Former mantri surrenders, in judicial custody
Former Bihar minister Ramadhar Singh of the Bharatiya Janata Party (BJP) on Thursday surrendered in a lower court in Aurangabad after quietly remaining a proclaimed absconder for 16 years and being forced to resign from the state Cabinet following the revelation last week.
The CJM’s court rejected Singh’s bail application and ordered 14-day judicial custody for him. But after he complained of chest pain, the court granted him hospitalisation.
Despite being apparently healthy during his presence in court and seen to be walking comfortably, Singh occupied a bed at an Aurangabad hospital with an air cooler placed beside his bed even as dozens of patients lay on the floor due to lack of beds.
Singh, an influential BJP leader from the upper castes and MLA from Daudnagar in Aurangabad district, was declared an absconder from law by a lower court in Aurangabad in 1995 in a case of delivering a patently anti-Muslim speech on December 17, 1992, in the communally sensitive days after the demolition of the Babri Masjid. He was sent to jail on December 23, 1992 and came out on bail on January 5, 1993, never to present himself at trial proceedings again.

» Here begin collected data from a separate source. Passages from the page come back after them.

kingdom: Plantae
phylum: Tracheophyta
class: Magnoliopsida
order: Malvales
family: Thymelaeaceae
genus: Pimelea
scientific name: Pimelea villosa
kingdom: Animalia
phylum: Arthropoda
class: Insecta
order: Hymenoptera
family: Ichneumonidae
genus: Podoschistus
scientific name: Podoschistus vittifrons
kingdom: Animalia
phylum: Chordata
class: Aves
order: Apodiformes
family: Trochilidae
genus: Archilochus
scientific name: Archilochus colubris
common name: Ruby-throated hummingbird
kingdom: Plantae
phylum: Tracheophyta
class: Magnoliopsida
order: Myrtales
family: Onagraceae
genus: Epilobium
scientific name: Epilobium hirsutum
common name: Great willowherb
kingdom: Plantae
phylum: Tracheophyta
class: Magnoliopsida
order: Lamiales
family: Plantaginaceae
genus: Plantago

He was declared an absconder in December 1995.
The Opposition RJD described Singh’s surrender in court eight days after his resignation as a mockery of the justice system.
The RJD’s Abdul Bari Siddiqui, leader of the Opposition in the Assembly, on Thursday demanded that the government should put Singh’s case in the speedy trial course.
The BJP, however, kept defending Singh and kept open his chances of returning to his Cabinet berth as soon as he got a judicial relief from the present case.